## WHAT TO WORK ON
A) Do these statements agree with the lung cancer abstract? Answer each with yes or no, and quote the deciding words of the text exactly. (i) Lung cancer is the first cause of cancer mortality in female patients in France. (ii) Treatment varies with the histological type and the extent of disease at diagnosis. (iii) Videothoracoscopy is used to identify a parietal or mediastinal invasion when MRI findings suggest one.
B) Copy the lung cancer abstract word for word from "Introduction: Lung cancer" to "extent at diagnosis.".

[Role of video-thoracoscopy in the pretreatment evaluation of lung carcinoma]

Rev Med Interne. 1999 Dec;20(12):1093-8. doi: 10.1016/s0248-8663(00)87523-2.
[Article in French]

Abstract

Introduction: Lung cancer is the first cause of cancer mortality in male patients in France. Treatment varies depending on the histological type and the disease extent at diagnosis.

Current knowledge and key points: Videothoracoscopic staging appears to be an accurate method to assess the stage of lung cancer to guide rational management as it allows for 1) an accurate tissue diagnosis when standard methods failed, 2) the identification of a parietal or mediastinal invasion when suspected by CT-scan findings, 3) lymph node sampling of sites that are poorly or not reachable with mediastinoscopy, 4) the diagnosis of pleural or pericardial metastases in patients with effusion or indeterminate nodules, and finally 5) the conclusive answer to the diagnostic dilemma caused by the presence of a contralateral pulmonary nodule in patients with a potentially curable tumor.

## SUPPLIED MATERIAL
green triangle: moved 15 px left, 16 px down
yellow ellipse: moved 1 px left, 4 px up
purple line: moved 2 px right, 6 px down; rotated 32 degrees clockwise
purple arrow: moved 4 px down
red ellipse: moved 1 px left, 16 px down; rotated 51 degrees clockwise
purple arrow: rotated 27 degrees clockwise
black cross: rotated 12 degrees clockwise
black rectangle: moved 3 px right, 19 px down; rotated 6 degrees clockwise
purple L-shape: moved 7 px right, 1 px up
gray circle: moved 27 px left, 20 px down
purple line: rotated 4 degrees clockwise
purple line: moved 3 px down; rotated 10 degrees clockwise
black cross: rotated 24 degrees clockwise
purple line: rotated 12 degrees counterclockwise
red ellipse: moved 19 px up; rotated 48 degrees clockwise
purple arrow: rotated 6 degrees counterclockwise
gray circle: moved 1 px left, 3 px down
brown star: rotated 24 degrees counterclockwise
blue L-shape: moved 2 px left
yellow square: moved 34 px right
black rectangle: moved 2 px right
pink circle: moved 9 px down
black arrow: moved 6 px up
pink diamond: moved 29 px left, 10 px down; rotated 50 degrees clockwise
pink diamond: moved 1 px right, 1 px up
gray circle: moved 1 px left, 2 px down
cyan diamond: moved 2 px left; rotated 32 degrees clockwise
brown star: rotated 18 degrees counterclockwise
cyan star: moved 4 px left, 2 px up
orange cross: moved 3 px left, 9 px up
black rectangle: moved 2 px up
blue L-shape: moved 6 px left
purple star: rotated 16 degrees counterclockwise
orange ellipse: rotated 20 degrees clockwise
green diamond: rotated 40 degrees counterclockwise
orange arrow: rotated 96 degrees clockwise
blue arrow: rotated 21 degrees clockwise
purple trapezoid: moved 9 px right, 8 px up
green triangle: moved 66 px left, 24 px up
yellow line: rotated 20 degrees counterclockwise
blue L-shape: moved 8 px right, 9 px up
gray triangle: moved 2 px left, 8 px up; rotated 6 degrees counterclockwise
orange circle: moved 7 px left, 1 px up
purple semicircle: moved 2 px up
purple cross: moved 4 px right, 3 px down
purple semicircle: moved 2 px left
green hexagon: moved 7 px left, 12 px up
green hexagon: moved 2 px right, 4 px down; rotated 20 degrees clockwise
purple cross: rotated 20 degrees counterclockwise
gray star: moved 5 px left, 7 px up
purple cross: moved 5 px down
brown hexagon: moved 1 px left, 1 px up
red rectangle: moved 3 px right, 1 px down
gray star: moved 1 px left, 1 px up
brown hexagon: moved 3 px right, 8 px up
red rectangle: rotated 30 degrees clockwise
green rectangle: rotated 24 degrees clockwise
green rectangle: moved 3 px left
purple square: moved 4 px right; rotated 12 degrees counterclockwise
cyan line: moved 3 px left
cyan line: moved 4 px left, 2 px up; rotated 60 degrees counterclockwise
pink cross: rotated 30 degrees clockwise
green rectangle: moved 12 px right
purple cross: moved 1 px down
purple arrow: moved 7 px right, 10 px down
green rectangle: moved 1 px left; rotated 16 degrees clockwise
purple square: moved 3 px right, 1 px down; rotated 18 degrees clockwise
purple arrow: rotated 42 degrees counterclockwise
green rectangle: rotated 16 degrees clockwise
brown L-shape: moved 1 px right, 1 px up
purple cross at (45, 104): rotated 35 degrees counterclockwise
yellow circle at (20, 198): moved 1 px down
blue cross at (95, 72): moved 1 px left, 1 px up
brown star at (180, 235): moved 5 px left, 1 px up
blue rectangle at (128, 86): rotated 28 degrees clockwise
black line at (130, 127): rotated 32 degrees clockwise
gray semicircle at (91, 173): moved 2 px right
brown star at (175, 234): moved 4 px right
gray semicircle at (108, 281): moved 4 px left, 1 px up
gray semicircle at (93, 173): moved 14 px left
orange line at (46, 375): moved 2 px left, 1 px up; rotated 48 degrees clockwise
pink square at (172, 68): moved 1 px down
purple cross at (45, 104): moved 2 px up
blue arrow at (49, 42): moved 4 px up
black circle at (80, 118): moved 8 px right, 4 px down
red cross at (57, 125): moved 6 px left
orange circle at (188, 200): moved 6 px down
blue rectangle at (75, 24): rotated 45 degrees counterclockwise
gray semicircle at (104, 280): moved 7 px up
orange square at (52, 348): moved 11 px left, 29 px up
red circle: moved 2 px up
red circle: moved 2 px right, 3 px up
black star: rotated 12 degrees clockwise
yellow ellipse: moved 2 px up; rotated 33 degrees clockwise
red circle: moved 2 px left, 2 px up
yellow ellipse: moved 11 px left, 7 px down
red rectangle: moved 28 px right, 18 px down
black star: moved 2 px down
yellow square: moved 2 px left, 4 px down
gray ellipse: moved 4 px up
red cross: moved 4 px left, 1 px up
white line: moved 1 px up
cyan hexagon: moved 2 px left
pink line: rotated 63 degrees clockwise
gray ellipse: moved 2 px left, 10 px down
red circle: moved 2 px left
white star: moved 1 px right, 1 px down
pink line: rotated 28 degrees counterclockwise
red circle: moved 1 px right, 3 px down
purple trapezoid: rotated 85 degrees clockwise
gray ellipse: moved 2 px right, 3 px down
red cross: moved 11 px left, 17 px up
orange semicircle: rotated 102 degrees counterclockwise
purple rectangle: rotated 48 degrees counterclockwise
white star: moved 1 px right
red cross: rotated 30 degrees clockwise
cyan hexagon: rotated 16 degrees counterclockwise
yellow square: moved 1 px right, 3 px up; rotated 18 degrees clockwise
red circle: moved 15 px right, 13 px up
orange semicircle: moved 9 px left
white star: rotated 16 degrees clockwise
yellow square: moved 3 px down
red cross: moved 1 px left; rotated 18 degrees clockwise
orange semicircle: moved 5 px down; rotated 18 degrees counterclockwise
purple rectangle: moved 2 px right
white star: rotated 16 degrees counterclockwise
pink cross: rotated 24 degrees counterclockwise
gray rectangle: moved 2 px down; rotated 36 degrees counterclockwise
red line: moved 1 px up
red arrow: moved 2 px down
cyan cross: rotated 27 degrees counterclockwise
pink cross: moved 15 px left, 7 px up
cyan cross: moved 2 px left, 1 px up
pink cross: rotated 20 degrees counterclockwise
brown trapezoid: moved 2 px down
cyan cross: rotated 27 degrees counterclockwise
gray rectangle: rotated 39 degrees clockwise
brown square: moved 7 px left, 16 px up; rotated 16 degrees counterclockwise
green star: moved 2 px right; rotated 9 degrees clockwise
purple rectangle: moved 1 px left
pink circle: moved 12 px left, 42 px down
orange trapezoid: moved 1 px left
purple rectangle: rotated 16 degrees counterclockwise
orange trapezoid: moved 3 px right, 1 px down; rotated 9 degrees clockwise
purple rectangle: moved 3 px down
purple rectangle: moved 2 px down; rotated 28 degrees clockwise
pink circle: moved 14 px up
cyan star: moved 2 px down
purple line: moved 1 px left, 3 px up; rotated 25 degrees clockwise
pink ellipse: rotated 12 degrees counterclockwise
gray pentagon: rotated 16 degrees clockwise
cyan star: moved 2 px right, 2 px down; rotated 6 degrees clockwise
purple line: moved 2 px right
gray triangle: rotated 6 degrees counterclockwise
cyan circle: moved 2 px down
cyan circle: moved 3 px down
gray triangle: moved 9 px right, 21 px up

## RESULTS FOR EACH TASK
A)
(i) No: "Lung cancer is the first cause of cancer mortality in male patients in France."
(ii) Yes: "Treatment varies depending on the histological type and the disease extent at diagnosis."
(iii) No: "the identification of a parietal or mediastinal invasion when suspected by CT-scan findings"

B)
Introduction: Lung cancer is the first cause of cancer mortality in male patients in France. Treatment varies depending on the histological type and the disease extent at diagnosis.